Redefine success for younger generations

As generations come and go, expectations for success become more and more malleable.

Maria Weyne, Staff Writer

“So what do you want to do after you graduate?” is a question students often face. Generation after generation, young adults are expected to be just as successful as their relatives. The way society has changed makes it hard for careers to remain the same, which makes it hard for generations to accept one another’s ideas. 


One of the main issues that are brought up now in the non-traditional path to success is the idea of being successful without college. Older generations seem to have a problem with influencers and business-creators whose success happened even without a college degree. The sole idea of creating an online business that may or may not be temporary creates a sense of insecurity among traditionally successful adults. 

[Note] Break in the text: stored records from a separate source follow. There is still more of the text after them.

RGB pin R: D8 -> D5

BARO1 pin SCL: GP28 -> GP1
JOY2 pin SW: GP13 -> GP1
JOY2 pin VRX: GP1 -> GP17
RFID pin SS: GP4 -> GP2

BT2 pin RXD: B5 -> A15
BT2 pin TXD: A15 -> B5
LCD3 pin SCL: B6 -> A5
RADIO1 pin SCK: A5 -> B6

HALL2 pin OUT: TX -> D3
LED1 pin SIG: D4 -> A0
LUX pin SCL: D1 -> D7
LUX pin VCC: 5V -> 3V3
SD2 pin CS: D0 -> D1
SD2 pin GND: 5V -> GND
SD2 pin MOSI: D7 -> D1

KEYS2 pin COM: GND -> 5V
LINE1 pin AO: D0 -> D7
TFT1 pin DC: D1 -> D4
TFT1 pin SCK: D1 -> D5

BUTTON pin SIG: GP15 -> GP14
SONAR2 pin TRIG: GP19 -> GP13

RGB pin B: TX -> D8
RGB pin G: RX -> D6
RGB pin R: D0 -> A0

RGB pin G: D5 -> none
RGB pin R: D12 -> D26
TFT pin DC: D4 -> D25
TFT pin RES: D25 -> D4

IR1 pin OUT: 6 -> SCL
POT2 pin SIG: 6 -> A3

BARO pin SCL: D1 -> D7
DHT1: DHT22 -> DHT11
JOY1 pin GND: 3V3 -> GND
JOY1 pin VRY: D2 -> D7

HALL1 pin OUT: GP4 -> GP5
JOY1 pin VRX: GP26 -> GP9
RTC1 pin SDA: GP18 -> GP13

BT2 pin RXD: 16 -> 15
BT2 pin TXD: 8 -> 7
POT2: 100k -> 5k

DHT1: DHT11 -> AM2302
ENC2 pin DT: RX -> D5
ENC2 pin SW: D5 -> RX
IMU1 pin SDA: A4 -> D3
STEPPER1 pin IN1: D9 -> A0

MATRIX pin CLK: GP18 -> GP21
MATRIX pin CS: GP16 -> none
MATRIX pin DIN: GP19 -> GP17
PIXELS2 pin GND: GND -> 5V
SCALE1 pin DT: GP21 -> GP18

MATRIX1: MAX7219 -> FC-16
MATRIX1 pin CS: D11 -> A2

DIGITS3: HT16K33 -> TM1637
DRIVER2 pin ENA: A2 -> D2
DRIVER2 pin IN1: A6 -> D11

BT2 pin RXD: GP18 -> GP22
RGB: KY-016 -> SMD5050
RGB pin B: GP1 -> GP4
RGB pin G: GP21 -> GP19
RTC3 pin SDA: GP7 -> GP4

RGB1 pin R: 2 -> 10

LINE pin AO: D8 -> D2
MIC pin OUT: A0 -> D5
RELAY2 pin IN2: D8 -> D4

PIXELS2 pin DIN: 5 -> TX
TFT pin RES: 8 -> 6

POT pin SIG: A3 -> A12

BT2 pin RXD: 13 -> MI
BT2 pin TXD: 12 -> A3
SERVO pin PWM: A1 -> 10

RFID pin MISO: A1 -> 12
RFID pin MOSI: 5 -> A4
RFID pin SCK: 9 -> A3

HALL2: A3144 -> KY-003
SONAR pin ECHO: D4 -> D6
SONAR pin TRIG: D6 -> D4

The diverging ideas that millennials and generation Zs brought forth also helped pioneer a new meaning for success. A very clear example of non-traditional success is seen with Greta Thunberg, a 16-year-old climate change activist whose message was heard loud and clear through her protests. Thunberg set out to travel from Sweden to the United States on a zero-carbon emitting boat, making her arrival even more noticeable. She has much success, and at just 16, she managed to leave a mark all over the world. 

Thunberg may not have taken the traditional route of success. She is 16, has no job, no money of her own and chose to miss out on a year of school in order to focus on activism against climate change. All these factors hinder her ability to get her high school and college degrees in time for what is considered the “appropriate” age.


Being successful is not a concrete idea. You can be successful in what you do without living up to someone else’s expectations. Many times, we expect to follow the usual path of finishing grade school, going to college, getting a job and starting a family, although things just do not go that way anymore. 

In the late 70s, college tuition cost an average of $2,275 per semester according to the National Center for Education Statistics. The cost increased by over 600% in ten years, putting it above $15,000 on average per semester. At Biola, tuition costs $20,988 per semester. This increase creates a new obstacle in the way of achieving an undergraduate degree before 25. 

Although this makes things harder, as many well-paying jobs require experience and degree, success has still been achieved without following the expected steps. Success is relative and may not look the same as it did to previous generations, but you can still do what you love in your own way and time while being successful.